### REQUIRED ACTION
Scan the material below and copy every line holding the word "chroma".

### MATERIAL FOR THE TASK
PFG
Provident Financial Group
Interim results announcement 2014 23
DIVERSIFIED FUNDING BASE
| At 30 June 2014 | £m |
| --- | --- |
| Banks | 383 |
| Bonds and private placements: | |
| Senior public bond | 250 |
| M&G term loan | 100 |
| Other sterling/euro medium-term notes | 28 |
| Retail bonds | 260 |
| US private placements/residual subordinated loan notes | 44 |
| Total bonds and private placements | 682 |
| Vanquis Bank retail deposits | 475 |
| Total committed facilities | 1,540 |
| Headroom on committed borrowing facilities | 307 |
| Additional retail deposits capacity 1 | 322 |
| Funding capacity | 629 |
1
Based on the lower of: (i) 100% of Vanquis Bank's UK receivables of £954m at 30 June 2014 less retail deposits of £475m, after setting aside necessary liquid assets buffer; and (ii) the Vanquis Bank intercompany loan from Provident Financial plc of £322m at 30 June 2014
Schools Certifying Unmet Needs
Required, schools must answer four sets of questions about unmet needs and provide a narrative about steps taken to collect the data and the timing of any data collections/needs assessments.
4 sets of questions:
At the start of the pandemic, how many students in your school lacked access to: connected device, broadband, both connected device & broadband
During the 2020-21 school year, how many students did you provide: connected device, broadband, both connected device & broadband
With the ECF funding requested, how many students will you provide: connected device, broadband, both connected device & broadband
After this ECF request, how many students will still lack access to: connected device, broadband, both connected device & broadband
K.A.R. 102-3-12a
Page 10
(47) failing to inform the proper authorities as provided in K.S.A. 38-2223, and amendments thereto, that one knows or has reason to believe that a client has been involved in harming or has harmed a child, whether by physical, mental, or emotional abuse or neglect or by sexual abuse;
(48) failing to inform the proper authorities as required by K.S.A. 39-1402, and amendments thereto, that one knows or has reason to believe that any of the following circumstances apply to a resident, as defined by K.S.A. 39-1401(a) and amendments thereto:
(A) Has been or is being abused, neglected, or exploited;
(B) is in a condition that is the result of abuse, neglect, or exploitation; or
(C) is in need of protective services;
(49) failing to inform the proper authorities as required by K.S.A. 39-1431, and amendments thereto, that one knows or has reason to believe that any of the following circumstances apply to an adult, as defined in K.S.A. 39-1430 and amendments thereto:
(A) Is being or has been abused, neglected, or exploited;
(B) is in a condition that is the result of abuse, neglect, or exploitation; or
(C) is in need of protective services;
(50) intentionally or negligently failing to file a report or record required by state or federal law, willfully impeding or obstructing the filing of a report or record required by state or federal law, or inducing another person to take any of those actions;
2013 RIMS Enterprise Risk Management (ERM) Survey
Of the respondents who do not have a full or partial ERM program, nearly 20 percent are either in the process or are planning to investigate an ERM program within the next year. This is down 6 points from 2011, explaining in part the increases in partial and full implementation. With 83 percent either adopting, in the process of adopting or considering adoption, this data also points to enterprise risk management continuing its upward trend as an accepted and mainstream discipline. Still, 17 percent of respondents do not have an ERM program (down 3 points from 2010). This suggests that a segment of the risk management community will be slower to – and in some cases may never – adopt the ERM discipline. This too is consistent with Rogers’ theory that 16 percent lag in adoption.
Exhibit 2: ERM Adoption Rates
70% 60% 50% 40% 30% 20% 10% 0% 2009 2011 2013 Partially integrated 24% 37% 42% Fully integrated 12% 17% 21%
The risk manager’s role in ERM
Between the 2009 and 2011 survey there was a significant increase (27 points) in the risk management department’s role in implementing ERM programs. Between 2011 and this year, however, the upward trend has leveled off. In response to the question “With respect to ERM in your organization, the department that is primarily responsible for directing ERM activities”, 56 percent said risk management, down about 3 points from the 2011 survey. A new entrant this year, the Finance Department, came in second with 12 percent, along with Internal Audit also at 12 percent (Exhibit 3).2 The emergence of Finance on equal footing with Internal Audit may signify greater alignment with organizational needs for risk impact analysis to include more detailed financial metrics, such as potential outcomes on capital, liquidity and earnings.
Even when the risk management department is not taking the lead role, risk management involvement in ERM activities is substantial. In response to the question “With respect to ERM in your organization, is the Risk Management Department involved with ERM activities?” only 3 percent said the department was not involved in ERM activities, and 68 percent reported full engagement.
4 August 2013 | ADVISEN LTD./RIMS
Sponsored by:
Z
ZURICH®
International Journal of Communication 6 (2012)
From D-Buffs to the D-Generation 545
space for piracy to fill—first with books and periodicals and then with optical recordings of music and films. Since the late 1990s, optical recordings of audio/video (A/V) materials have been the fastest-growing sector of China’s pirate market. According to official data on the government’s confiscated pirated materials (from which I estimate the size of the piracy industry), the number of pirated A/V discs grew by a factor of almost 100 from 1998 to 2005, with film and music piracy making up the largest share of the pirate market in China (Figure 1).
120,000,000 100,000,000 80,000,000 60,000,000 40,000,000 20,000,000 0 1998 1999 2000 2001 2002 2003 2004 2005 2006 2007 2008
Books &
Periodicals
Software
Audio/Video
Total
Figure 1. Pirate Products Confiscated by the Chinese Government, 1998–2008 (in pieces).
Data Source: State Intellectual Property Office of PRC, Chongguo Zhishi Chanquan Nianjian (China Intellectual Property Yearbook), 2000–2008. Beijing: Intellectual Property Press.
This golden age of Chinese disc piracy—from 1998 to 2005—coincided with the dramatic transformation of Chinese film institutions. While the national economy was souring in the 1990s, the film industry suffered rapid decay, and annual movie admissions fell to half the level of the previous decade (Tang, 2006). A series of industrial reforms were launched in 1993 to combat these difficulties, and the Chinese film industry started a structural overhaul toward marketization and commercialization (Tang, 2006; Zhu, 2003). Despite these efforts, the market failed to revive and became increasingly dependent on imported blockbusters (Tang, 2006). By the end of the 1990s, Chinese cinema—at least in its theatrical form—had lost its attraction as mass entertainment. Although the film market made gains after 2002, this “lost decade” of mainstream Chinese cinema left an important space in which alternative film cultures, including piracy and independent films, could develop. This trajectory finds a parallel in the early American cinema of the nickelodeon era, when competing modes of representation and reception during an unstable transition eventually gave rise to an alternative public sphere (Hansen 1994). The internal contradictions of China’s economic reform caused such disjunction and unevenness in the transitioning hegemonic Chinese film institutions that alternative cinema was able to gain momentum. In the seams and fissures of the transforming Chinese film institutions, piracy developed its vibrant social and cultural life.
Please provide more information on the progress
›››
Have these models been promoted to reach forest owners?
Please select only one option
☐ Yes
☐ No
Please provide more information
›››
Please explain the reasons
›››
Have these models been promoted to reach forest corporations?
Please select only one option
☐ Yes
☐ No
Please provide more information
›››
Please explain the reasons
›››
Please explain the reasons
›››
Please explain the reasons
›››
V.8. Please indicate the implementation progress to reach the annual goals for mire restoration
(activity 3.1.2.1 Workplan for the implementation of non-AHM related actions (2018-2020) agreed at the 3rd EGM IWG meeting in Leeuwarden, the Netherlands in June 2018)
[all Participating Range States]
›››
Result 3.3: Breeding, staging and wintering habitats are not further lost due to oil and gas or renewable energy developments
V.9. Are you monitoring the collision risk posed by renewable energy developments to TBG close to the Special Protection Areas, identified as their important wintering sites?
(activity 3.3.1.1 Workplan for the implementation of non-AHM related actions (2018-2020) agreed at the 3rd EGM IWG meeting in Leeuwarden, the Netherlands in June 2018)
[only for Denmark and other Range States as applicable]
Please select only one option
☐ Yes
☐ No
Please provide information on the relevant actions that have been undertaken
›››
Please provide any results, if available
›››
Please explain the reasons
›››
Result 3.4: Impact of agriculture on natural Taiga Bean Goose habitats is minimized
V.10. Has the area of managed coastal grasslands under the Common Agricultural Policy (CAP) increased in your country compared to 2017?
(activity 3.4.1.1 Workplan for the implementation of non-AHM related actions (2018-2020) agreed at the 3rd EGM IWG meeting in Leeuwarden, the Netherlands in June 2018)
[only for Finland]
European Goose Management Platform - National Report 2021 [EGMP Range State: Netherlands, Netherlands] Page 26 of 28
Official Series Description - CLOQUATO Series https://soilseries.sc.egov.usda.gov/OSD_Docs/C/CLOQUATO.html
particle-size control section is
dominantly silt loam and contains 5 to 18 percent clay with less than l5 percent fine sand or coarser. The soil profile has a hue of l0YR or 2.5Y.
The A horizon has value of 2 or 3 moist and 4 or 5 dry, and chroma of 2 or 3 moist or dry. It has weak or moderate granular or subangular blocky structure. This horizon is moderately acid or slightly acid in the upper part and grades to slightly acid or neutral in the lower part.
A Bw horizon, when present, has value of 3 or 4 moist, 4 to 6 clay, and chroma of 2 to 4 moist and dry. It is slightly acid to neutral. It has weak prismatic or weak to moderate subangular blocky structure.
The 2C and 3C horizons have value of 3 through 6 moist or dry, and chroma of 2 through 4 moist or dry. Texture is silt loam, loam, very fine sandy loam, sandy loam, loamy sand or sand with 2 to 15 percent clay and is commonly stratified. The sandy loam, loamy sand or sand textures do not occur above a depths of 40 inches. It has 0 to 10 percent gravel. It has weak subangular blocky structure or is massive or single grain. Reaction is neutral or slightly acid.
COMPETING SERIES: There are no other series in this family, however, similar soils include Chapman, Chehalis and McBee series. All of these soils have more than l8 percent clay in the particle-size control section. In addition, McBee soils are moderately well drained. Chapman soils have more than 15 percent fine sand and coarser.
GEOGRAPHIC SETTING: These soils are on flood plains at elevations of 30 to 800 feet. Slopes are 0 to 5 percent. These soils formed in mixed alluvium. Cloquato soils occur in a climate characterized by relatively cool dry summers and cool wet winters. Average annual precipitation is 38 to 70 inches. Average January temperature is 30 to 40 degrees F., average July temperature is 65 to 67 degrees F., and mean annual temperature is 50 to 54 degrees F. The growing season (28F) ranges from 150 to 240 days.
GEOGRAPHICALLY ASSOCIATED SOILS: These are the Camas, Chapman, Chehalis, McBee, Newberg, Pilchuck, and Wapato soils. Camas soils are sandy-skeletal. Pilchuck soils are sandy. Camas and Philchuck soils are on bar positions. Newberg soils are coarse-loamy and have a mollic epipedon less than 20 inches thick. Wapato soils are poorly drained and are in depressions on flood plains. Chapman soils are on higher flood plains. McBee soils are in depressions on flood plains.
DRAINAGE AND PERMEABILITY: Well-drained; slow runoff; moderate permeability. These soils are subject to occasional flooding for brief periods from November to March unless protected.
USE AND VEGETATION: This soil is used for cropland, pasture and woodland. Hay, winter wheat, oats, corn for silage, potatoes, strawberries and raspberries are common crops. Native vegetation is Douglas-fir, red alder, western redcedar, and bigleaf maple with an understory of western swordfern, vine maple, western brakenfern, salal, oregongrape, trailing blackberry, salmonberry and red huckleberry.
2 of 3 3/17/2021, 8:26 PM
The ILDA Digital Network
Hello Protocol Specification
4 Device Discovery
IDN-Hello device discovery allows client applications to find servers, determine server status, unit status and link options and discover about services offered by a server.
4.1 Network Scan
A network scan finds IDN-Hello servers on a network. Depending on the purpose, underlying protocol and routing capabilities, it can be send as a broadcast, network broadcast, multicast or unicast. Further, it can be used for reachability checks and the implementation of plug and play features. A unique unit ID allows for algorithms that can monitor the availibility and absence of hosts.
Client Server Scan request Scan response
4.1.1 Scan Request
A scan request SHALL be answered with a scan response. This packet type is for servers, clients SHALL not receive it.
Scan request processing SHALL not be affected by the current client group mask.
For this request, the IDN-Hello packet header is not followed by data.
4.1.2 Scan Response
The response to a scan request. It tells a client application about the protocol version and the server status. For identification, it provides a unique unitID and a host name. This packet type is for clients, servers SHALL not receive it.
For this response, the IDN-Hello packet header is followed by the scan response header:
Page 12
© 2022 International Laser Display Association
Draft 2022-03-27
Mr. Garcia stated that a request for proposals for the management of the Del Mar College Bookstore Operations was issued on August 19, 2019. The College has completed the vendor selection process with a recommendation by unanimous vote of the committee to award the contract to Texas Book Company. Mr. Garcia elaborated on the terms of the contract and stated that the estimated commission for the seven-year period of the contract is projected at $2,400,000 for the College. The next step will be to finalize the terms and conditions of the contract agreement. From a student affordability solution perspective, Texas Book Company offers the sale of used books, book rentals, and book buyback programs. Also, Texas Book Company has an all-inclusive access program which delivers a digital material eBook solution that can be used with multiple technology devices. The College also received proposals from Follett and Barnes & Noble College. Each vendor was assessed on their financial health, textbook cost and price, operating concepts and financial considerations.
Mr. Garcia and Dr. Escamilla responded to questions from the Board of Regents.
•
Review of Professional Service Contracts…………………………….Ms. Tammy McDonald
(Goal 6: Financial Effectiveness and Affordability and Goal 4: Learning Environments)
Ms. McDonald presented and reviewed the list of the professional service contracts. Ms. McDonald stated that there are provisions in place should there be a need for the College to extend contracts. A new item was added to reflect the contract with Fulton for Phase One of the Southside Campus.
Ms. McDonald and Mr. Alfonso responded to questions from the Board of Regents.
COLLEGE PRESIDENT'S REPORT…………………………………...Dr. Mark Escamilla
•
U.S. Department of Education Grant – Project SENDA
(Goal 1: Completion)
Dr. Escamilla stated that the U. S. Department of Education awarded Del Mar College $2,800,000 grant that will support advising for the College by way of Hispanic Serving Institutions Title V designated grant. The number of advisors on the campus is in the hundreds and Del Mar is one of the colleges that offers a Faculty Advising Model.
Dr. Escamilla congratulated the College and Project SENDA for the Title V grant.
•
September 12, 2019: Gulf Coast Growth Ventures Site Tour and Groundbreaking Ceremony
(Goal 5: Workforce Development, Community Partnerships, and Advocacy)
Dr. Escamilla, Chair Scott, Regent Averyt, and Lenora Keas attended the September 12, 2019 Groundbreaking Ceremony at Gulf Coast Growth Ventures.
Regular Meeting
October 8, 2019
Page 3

### OUTPUT FOR THIS TASK
The A horizon has value of 2 or 3 moist and 4 or 5 dry, and chroma of 2 or 3 moist or dry. It has weak or moderate granular or subangular blocky structure. This horizon is moderately acid or slightly acid in the upper part and grades to slightly acid or neutral in the lower part.
A Bw horizon, when present, has value of 3 or 4 moist, 4 to 6 clay, and chroma of 2 to 4 moist and dry. It is slightly acid to neutral. It has weak prismatic or weak to moderate subangular blocky structure.
The 2C and 3C horizons have value of 3 through 6 moist or dry, and chroma of 2 through 4 moist or dry. Texture is silt loam, loam, very fine sandy loam, sandy loam, loamy sand or sand with 2 to 15 percent clay and is commonly stratified. The sandy loam, loamy sand or sand textures do not occur above a depths of 40 inches. It has 0 to 10 percent gravel. It has weak subangular blocky structure or is massive or single grain. Reaction is neutral or slightly acid.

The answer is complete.